柔然攻高昌,杀沮渠安周,灭沮渠氏,以阚伯周为高昌王。高昌称王自此始。
诞初闭城拒使者,记室参军山阴贺弼固谏,诞怒,抽刀向之,乃止。诞遣兵出战,屡败,将佐多逾城出降。或劝弼宜早出,弼曰:“公举兵向朝廷,此事既不成从;荷公厚恩,又义无违背,唯当以死明心耳!”乃饮药他杀。参军何康之等谋开门纳官军,不果,斩关出降。诞为高楼,置康之母于其上,透露之,不与食;母呼康之,数日而死。诞以中军长济阳范义为左司马。义母老婆皆在城内,或谓义曰:“事必不振,子其行乎!”义曰:“吾,人吏也;子不成以弃母,吏不成以叛君。必如何康之而活,吾弗为也。”
上畋游无度,尝出,夜还,敕开门。侍中谢庄居守,以棨信或虚,执不奉旨,须墨敕乃开。上后因燕饮,安闲曰:“卿欲效郅君章邪?”对曰:“臣闻王者祭奠、畋游,出入有节。今陛下晨往宵归,臣恐不逞之徒,妄生矫诈。是以伏须神笔,乃敢开门耳。”

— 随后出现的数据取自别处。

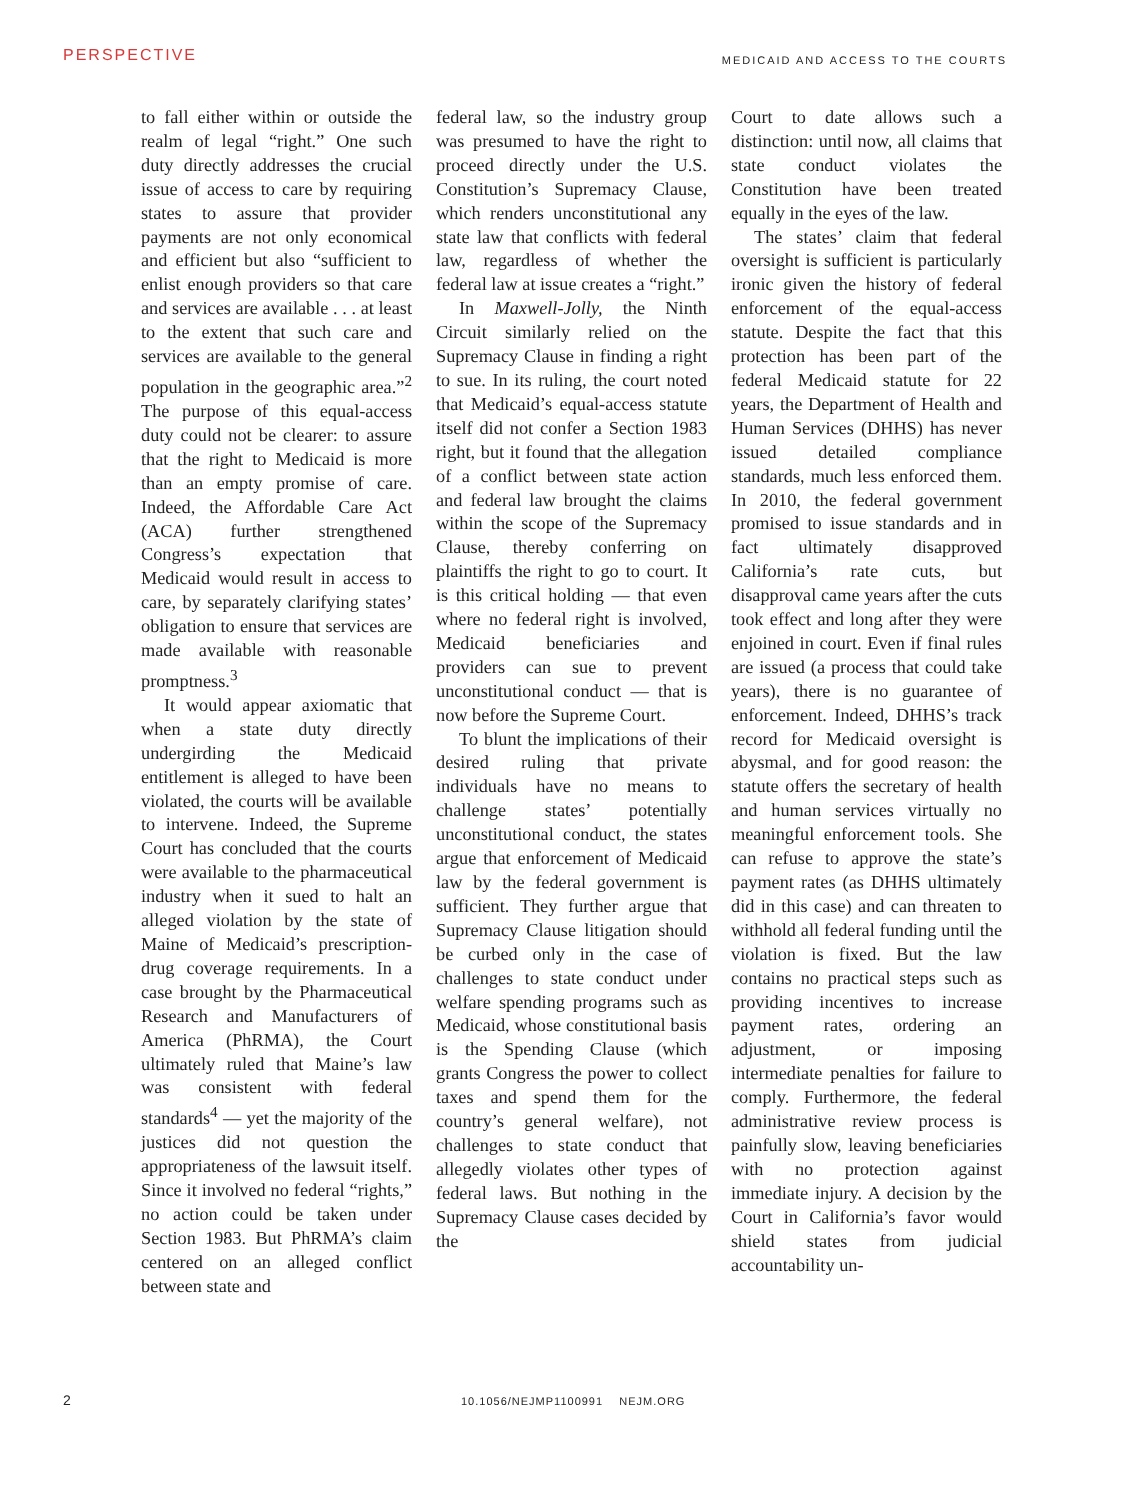PERSPECTIVE
MEDICAID AND ACCESS TO THE COURTS
to fall either within or outside the realm of legal “right.” One such duty directly addresses the crucial issue of access to care by requiring states to assure that provider payments are not only economical and efficient but also “sufficient to enlist enough providers so that care and services are available . . . at least to the extent that such care and services are available to the general population in the geographic area.”<sup>2</sup> The purpose of this equal-access duty could not be clearer: to assure that the right to Medicaid is more than an empty promise of care. Indeed, the Affordable Care Act (ACA) further strengthened Congress’s expectation that Medicaid would result in access to care, by separately clarifying states’ obligation to ensure that services are made available with reasonable promptness.<sup>3</sup>
It would appear axiomatic that when a state duty directly undergirding the Medicaid entitlement is alleged to have been violated, the courts will be available to intervene. Indeed, the Supreme Court has concluded that the courts were available to the pharmaceutical industry when it sued to halt an alleged violation by the state of Maine of Medicaid’s prescription-drug coverage requirements. In a case brought by the Pharmaceutical Research and Manufacturers of America (PhRMA), the Court ultimately ruled that Maine’s law was consistent with federal standards<sup>4</sup> — yet the majority of the justices did not question the appropriateness of the lawsuit itself. Since it involved no federal “rights,” no action could be taken under Section 1983. But PhRMA’s claim centered on an alleged conflict between state and
federal law, so the industry group was presumed to have the right to proceed directly under the U.S. Constitution’s Supremacy Clause, which renders unconstitutional any state law that conflicts with federal law, regardless of whether the federal law at issue creates a “right.”
In Maxwell-Jolly, the Ninth Circuit similarly relied on the Supremacy Clause in finding a right to sue. In its ruling, the court noted that Medicaid’s equal-access statute itself did not confer a Section 1983 right, but it found that the allegation of a conflict between state action and federal law brought the claims within the scope of the Supremacy Clause, thereby conferring on plaintiffs the right to go to court. It is this critical holding — that even where no federal right is involved, Medicaid beneficiaries and providers can sue to prevent unconstitutional conduct — that is now before the Supreme Court.
To blunt the implications of their desired ruling that private individuals have no means to challenge states’ potentially unconstitutional conduct, the states argue that enforcement of Medicaid law by the federal government is sufficient. They further argue that Supremacy Clause litigation should be curbed only in the case of challenges to state conduct under welfare spending programs such as Medicaid, whose constitutional basis is the Spending Clause (which grants Congress the power to collect taxes and spend them for the country’s general welfare), not challenges to state conduct that allegedly violates other types of federal laws. But nothing in the Supremacy Clause cases decided by the
Court to date allows such a distinction: until now, all claims that state conduct violates the Constitution have been treated equally in the eyes of the law.
The states’ claim that federal oversight is sufficient is particularly ironic given the history of federal enforcement of the equal-access statute. Despite the fact that this protection has been part of the federal Medicaid statute for 22 years, the Department of Health and Human Services (DHHS) has never issued detailed compliance standards, much less enforced them. In 2010, the federal government promised to issue standards and in fact ultimately disapproved California’s rate cuts, but disapproval came years after the cuts took effect and long after they were enjoined in court. Even if final rules are issued (a process that could take years), there is no guarantee of enforcement. Indeed, DHHS’s track record for Medicaid oversight is abysmal, and for good reason: the statute offers the secretary of health and human services virtually no meaningful enforcement tools. She can refuse to approve the state’s payment rates (as DHHS ultimately did in this case) and can threaten to withhold all federal funding until the violation is fixed. But the law contains no practical steps such as providing incentives to increase payment rates, ordering an adjustment, or imposing intermediate penalties for failure to comply. Furthermore, the federal administrative review process is painfully slow, leaving beneficiaries with no protection against immediate injury. A decision by the Court in California’s favor would shield states from judicial accountability un-
2 10.1056/NEJMP1100991 NEJM.ORG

宗越治军严,善为营陈。每数万人止顿,越自骑马前行,使甲士随厥后,马止营合,何尝整齐。
上自即位以来,抑黜诸弟;既克广陵,欲更峻其科。沈怀文曰:“汉明不使其子比光武之子,前史觉得嘉话。陛下既明管、蔡之诛,愿崇唐、卫之寄。”及襄阳平,太宰义恭探知上旨,复上表请裁抑诸王,不使任边州,及悉输器甲,不准来宾;沈怀文固谏,觉得不成,乃止。

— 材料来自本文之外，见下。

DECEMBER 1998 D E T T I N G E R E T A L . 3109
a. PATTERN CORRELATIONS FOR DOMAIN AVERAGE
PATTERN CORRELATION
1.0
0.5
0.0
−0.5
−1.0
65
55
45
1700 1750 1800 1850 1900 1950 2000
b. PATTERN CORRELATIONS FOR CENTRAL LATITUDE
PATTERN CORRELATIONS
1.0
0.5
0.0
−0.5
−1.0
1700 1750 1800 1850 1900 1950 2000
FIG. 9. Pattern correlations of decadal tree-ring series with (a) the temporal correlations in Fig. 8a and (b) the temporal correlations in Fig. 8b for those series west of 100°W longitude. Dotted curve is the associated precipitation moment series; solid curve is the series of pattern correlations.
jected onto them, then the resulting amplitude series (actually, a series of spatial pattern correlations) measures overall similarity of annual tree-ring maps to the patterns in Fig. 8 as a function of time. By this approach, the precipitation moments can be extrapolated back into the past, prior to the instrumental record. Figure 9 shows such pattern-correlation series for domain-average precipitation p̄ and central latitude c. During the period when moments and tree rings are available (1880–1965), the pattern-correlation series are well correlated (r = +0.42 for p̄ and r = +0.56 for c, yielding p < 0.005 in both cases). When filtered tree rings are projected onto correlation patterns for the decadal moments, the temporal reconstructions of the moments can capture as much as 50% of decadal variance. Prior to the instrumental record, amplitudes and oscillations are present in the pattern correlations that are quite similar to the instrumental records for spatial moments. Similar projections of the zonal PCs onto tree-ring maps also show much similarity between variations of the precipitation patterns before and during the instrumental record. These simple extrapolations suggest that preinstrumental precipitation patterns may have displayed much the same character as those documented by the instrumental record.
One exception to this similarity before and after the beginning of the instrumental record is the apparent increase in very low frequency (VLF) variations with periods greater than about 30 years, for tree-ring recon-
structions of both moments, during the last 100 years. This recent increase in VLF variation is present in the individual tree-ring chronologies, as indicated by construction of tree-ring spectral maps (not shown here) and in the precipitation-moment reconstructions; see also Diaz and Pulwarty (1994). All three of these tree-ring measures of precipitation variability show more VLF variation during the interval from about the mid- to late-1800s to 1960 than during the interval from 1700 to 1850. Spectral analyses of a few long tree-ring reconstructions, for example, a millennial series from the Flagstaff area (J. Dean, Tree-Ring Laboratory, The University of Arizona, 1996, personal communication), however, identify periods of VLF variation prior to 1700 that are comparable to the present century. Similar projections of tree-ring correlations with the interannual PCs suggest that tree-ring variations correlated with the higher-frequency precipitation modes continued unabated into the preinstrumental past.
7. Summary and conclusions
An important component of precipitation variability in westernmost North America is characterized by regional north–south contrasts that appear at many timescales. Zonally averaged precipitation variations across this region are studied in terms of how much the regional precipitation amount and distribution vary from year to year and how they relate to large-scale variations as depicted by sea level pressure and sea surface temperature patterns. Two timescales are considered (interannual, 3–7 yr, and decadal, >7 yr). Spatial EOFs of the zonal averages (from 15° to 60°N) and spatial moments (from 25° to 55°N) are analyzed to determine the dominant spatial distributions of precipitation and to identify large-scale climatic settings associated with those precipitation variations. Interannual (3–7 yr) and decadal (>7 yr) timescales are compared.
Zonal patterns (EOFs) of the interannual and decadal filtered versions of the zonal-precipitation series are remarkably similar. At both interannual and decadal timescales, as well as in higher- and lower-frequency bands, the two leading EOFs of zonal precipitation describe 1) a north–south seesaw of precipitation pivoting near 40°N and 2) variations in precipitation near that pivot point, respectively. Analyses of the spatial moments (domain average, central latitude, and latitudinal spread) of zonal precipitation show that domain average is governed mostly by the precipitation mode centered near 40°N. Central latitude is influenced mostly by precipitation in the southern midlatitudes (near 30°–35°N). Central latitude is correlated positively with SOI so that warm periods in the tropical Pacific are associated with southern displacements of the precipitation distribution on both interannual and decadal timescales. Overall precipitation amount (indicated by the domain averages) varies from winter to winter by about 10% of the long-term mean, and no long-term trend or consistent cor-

东扬州刺史颜竣遭母忧,送丧还都,上恩待犹厚,竣时对亲旧有牢骚,或语及朝廷得失。会王僧达获咎,疑竣谮之;将死,具陈竣前后怨望诽谤之语。上乃使御史中丞庾微之劾奏,免竣官。竣愈惧,上启陈谢,且请生命;上益怒,诏答曰:“卿讪讦愤懑,已孤本望;乃复过烦思虑,惧不自全,岂为下事上诚节之至邪!”及竟陵王诞反,上遂诬竣与诞通谋,蒲月,收竣付廷尉,先折其足,然后赐死。老婆徙交州,至宫亭湖,复沉其男口。
诏贬诞姓留氏,广陵城中士民,无大小悉命杀之。沈庆之请自五尺以下全之,其馀男人皆死,女子觉得军赏;犹杀三千馀口。长水校尉宗越临决,皆先刳肠抉眼,或笞面鞭腹,苦酒灌创,然后斩之,越对之,欣欣如有所得。上聚其首于石头南岸为京观,侍中沈怀文谏,不听。初,诞自知将败,使黄门吕昙济与摆布素所信者将世子景粹匿于官方,谓曰:“事若不济,思相全脱;如其不免,可深埋之。”各分以金宝赍送。既出门,并散走;唯昙济不去,携负景粹十馀日,捕得,斩之。